What to work on:
Convert every line of text in the records below into a Markdown table with the columns "Index" and "Line text," numbering the rows consecutively and omitting blank lines. Exclude the pictures from the table.

[Dataset entries]
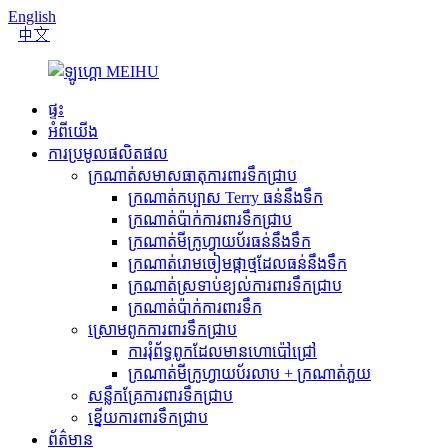
English
中文
ផ្ទះ
អំពីយើង
ការប្រមូលផលិតផល
ក្រណាត់សមាសធាតុការពារទឹកជ្រាប
ក្រណាត់កប្បាស Terry ធន់នឹងទឹក
ក្រណាត់ប៉ាក់ការពារទឹកជ្រាប
ក្រណាត់មីក្រូហ្វាយប័រធន់នឹងទឹក
ក្រណាត់រោមចៀមផ្កាថ្មដែលធន់នឹងទឹក
ក្រណាត់ស្រទាប់ខ្យល់ការពារទឹកជ្រាប
ក្រណាត់​ប៉ាក់​ការពារ​ទឹក
ស្រោមពូកការពារទឹកជ្រាប
ការរុំព័ទ្ធពូកដែលមានហោប៉ៅជ្រៅ
ក្រណាត់មីក្រូហ្វាយប័រលាប + ក្រណាត់ភួយ
សន្លឹកគ្រែការពារទឹកជ្រាប
ខ្នើយការពារទឹកជ្រាប
ព័ត៌មាន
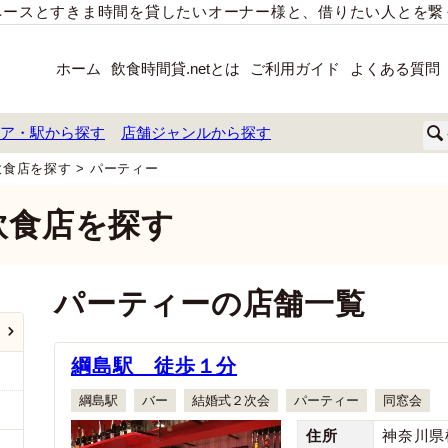
スペースとすきま時間を貸したいオーナー様と、借りたい人とを
ホーム
飲食時間貸.netとは
ご利用ガイド
よくある質問
ア・駅から探す
店舗ジャンルから探す
飲食店を探す
>
パーティー
飲食店を探す
パーティーの店舗一覧
綱島駅 徒歩１分
綱島駅
バー
結婚式２次会
パーティー
同窓会
住所
神奈川県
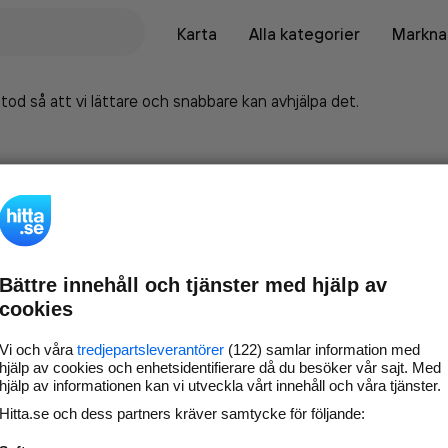
Karta
Alla kategorier
Marknad
tod så att vi lättare och snabbare kan avhjälpa det.
Bättre innehåll och tjänster med hjälp av
cookies
Vi och våra
tredjepartsleverantörer
(122) samlar information med
hjälp av cookies och enhetsidentifierare då du besöker vår sajt. Med
hjälp av informationen kan vi utveckla vårt innehåll och våra tjänster.
Marknadsför företaget på
Hitta.se och dess partners kräver samtycke för följande:
hitta.se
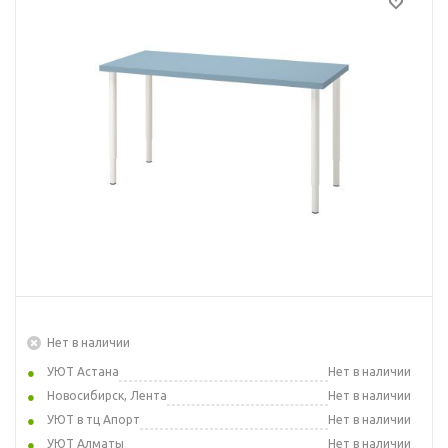
Нет в наличии
УЮТ Астана
Нет в наличии
Новосибирск, Лента
Нет в наличии
УЮТ в тц Апорт
Нет в наличии
УЮТ Алматы
Нет в наличии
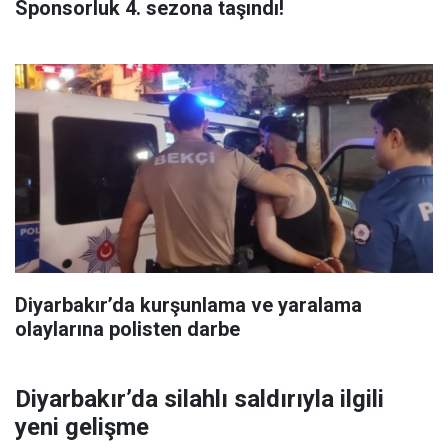
Sponsorluk 4. sezona taşındı!
Diyarbakır’da kurşunlama ve yaralama
olaylarına polisten darbe
Diyarbakır’da silahlı saldırıyla ilgili
yeni gelişme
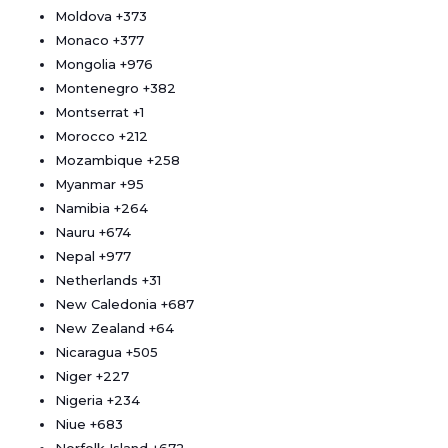
Moldova
+373
Monaco
+377
Mongolia
+976
Montenegro
+382
Montserrat
+1
Morocco
+212
Mozambique
+258
Myanmar
+95
Namibia
+264
Nauru
+674
Nepal
+977
Netherlands
+31
New Caledonia
+687
New Zealand
+64
Nicaragua
+505
Niger
+227
Nigeria
+234
Niue
+683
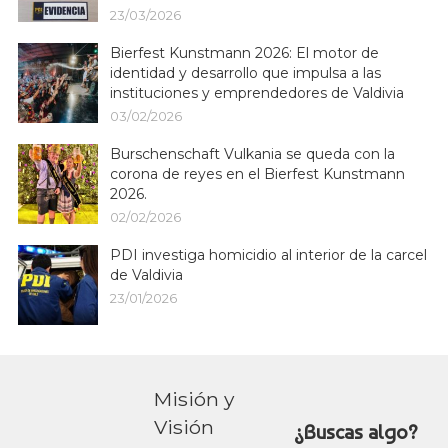
23/03/2026
Bierfest Kunstmann 2026: El motor de
identidad y desarrollo que impulsa a las
instituciones y emprendedores de Valdivia
03/02/2026
Burschenschaft Vulkania se queda con la
corona de reyes en el Bierfest Kunstmann
2026.
02/02/2026
PDI investiga homicidio al interior de la carcel
de Valdivia
23/01/2026
Misión y
Visión
¿Buscas algo?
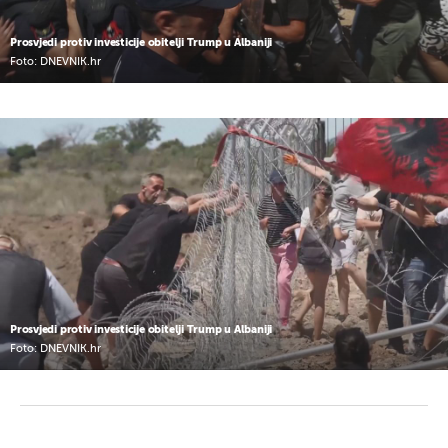
Prosvjedi protiv investicije obitelji Trump u Albaniji
Foto: DNEVNIK.hr
Prosvjedi protiv investicije obitelji Trump u Albaniji
Foto: DNEVNIK.hr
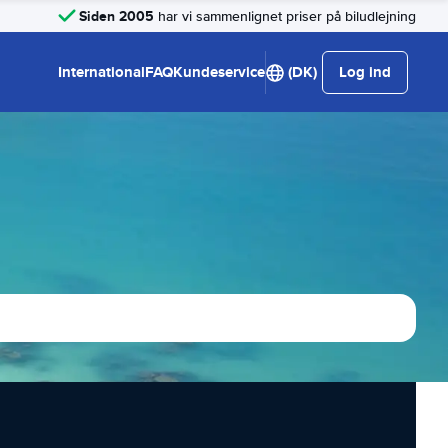
Siden 2005
har vi sammenlignet priser på biludlejning
International
FAQ
Kundeservice
(DK)
Log ind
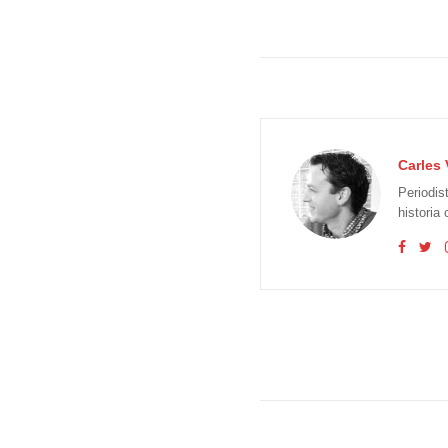
Carles 
Periodis
historia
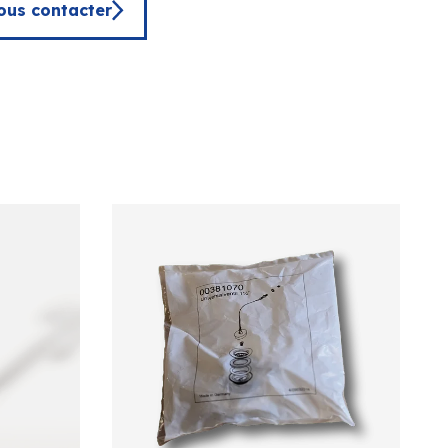
ous contacter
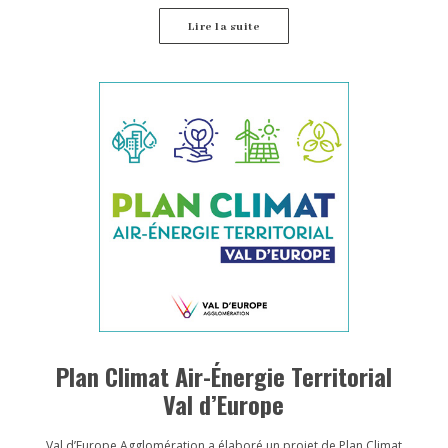
susceptibles d’être éligibles.
Lire la suite
Plan Climat Air-Énergie Territorial
Val d’Europe
Val d’Europe Agglomération a élaboré un projet de Plan Climat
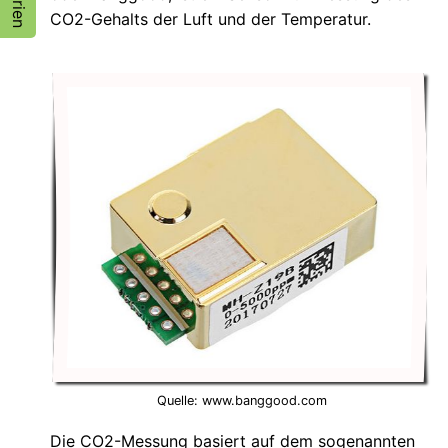
CO2-Gehalts der Luft und der Temperatur.
Quelle: www.banggood.com
Die CO2-Messung basiert auf dem sogenannten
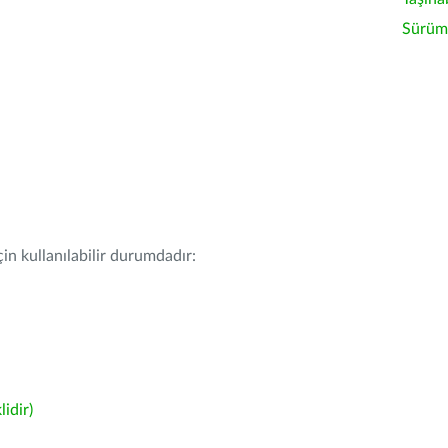
Sürüm 
in kullanılabilir durumdadır:
idir)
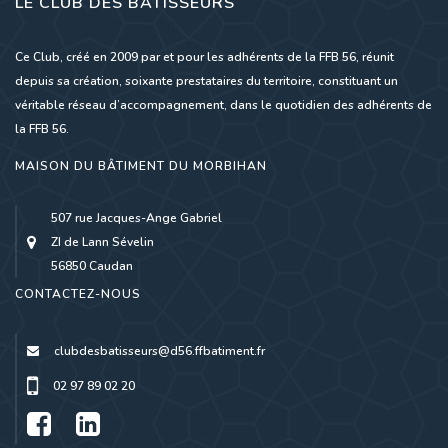
LE CLUB DES BÂTISSEURS
Ce Club, créé en 2009 par et pour les adhérents de la FFB 56, réunit
depuis sa création, soixante prestataires du territoire, constituant un
véritable réseau d’accompagnement, dans le quotidien des adhérents de
la FFB 56.
MAISON DU BÂTIMENT DU MORBIHAN
507 rue Jacques-Ange Gabriel
ZI de Lann Sévelin
56850 Caudan
CONTACTEZ-NOUS
clubdesbatisseurs@d56.ffbatiment.fr
02 97 89 02 20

Task response:
| Index | Line text |
|---|---|
| 1 | English |
| 2 | 中文 |
| 3 | ផ្ទះ |
| 4 | អំពីយើង |
| 5 | ការប្រមូលផលិតផល |
| 6 | ក្រណាត់សមាសធាតុការពារទឹកជ្រាប |
| 7 | ក្រណាត់កប្បាស Terry ធន់នឹងទឹក |
| 8 | ក្រណាត់ប៉ាក់ការពារទឹកជ្រាប |
| 9 | ក្រណាត់មីក្រូហ្វាយប័រធន់នឹងទឹក |
| 10 | ក្រណាត់រោមចៀមផ្កាថ្មដែលធន់នឹងទឹក |
| 11 | ក្រណាត់ស្រទាប់ខ្យល់ការពារទឹកជ្រាប |
| 12 | ក្រណាត់​ប៉ាក់​ការពារ​ទឹក |
| 13 | ស្រោមពូកការពារទឹកជ្រាប |
| 14 | ការរុំព័ទ្ធពូកដែលមានហោប៉ៅជ្រៅ |
| 15 | ក្រណាត់មីក្រូហ្វាយប័រលាប + ក្រណាត់ភួយ |
| 16 | សន្លឹកគ្រែការពារទឹកជ្រាប |
| 17 | ខ្នើយការពារទឹកជ្រាប |
| 18 | ព័ត៌មាន |
| 19 | スペースとすきま時間を貸したいオーナー様と、借りたい人とを |
| 20 | ホーム |
| 21 | 飲食時間貸.netとは |
| 22 | ご利用ガイド |
| 23 | よくある質問 |
| 24 | ア・駅から探す |
| 25 | 店舗ジャンルから探す |
| 26 | 飲食店を探す |
| 27 | > |
| 28 | パーティー |
| 29 | 飲食店を探す |
| 30 | パーティーの店舗一覧 |
| 31 | 綱島駅 徒歩１分 |
| 32 | 綱島駅 |
| 33 | バー |
| 34 | 結婚式２次会 |
| 35 | パーティー |
| 36 | 同窓会 |
| 37 | 住所 |
| 38 | 神奈川県 |
| 39 | Karta |
| 40 | Alla kategorier |
| 41 | Marknad |
| 42 | tod så att vi lättare och snabbare kan avhjälpa det. |
| 43 | Bättre innehåll och tjänster med hjälp av |
| 44 | cookies |
| 45 | Vi och våra |
| 46 | tredjepartsleverantörer |
| 47 | (122) samlar information med |
| 48 | hjälp av cookies och enhetsidentifierare då du besöker vår sajt. Med |
| 49 | hjälp av informationen kan vi utveckla vårt innehåll och våra tjänster. |
| 50 | Marknadsför företaget på |
| 51 | Hitta.se och dess partners kräver samtycke för följande: |
| 52 | hitta.se |
| 53 | Нет в наличии |
| 54 | УЮТ Астана |
| 55 | Нет в наличии |
| 56 | Новосибирск, Лента |
| 57 | Нет в наличии |
| 58 | УЮТ в тц Апорт |
| 59 | Нет в наличии |
| 60 | УЮТ Алматы |
| 61 | Нет в наличии |
| 62 | Sponsorluk 4. sezona taşındı! |
| 63 | Diyarbakır’da kurşunlama ve yaralama |
| 64 | olaylarına polisten darbe |
| 65 | Diyarbakır’da silahlı saldırıyla ilgili |
| 66 | yeni gelişme |
| 67 | Moldova |
| 68 | +373 |
| 69 | Monaco |
| 70 | +377 |
| 71 | Mongolia |
| 72 | +976 |
| 73 | Montenegro |
| 74 | +382 |
| 75 | Montserrat |
| 76 | +1 |
| 77 | Morocco |
| 78 | +212 |
| 79 | Mozambique |
| 80 | +258 |
| 81 | Myanmar |
| 82 | +95 |
| 83 | Namibia |
| 84 | +264 |
| 85 | Nauru |
| 86 | +674 |
| 87 | Nepal |
| 88 | +977 |
| 89 | Netherlands |
| 90 | +31 |
| 91 | New Caledonia |
| 92 | +687 |
| 93 | New Zealand |
| 94 | +64 |
| 95 | Nicaragua |
| 96 | +505 |
| 97 | Niger |
| 98 | +227 |
| 99 | Nigeria |
| 100 | +234 |
| 101 | Niue |
| 102 | +683 |
| 103 | 23/03/2026 |
| 104 | Bierfest Kunstmann 2026: El motor de |
| 105 | identidad y desarrollo que impulsa a las |
| 106 | instituciones y emprendedores de Valdivia |
| 107 | 03/02/2026 |
| 108 | Burschenschaft Vulkania se queda con la |
| 109 | corona de reyes en el Bierfest Kunstmann |
| 110 | 2026. |
| 111 | 02/02/2026 |
| 112 | PDI investiga homicidio al interior de la carcel |
| 113 | de Valdivia |
| 114 | 23/01/2026 |
| 115 | Misión y |
| 116 | Visión |
| 117 | ¿Buscas algo? |
| 118 | Prosvjedi protiv investicije obitelji Trump u Albaniji |
| 119 | Foto: DNEVNIK.hr |
| 120 | Prosvjedi protiv investicije obitelji Trump u Albaniji |
| 121 | Foto: DNEVNIK.hr |
| 122 | Siden 2005 |
| 123 | har vi sammenlignet priser på biludlejning |
| 124 | International |
| 125 | FAQ |
| 126 | Kundeservice |
| 127 | (DK) |
| 128 | Log ind |
| 129 | Carles  |
| 130 | Periodis |
| 131 | historia |
| 132 | ous contacter |
| 133 | susceptibles d’être éligibles. |
| 134 | Lire la suite |
| 135 | Plan Climat Air-Énergie Territorial |
| 136 | Val d’Europe |
| 137 | Val d’Europe Agglomération a élaboré un projet de Plan Climat |
| 138 | CO2-Gehalts der Luft und der Temperatur. |
| 139 | Quelle: www.banggood.com |
| 140 | Die CO2-Messung basiert auf dem sogenannten |
| 141 | Sürüm  |
| 142 | in kullanılabilir durumdadır: |
| 143 | idir) |
| 144 | LE CLUB DES BÂTISSEURS |
| 145 | Ce Club, créé en 2009 par et pour les adhérents de la FFB 56, réunit |
| 146 | depuis sa création, soixante prestataires du territoire, constituant un |
| 147 | véritable réseau d’accompagnement, dans le quotidien des adhérents de |
| 148 | la FFB 56. |
| 149 | MAISON DU BÂTIMENT DU MORBIHAN |
| 150 | 507 rue Jacques-Ange Gabriel |
| 151 | ZI de Lann Sévelin |
| 152 | 56850 Caudan |
| 153 | CONTACTEZ-NOUS |
| 154 | clubdesbatisseurs@d56.ffbatiment.fr |
| 155 | 02 97 89 02 20 |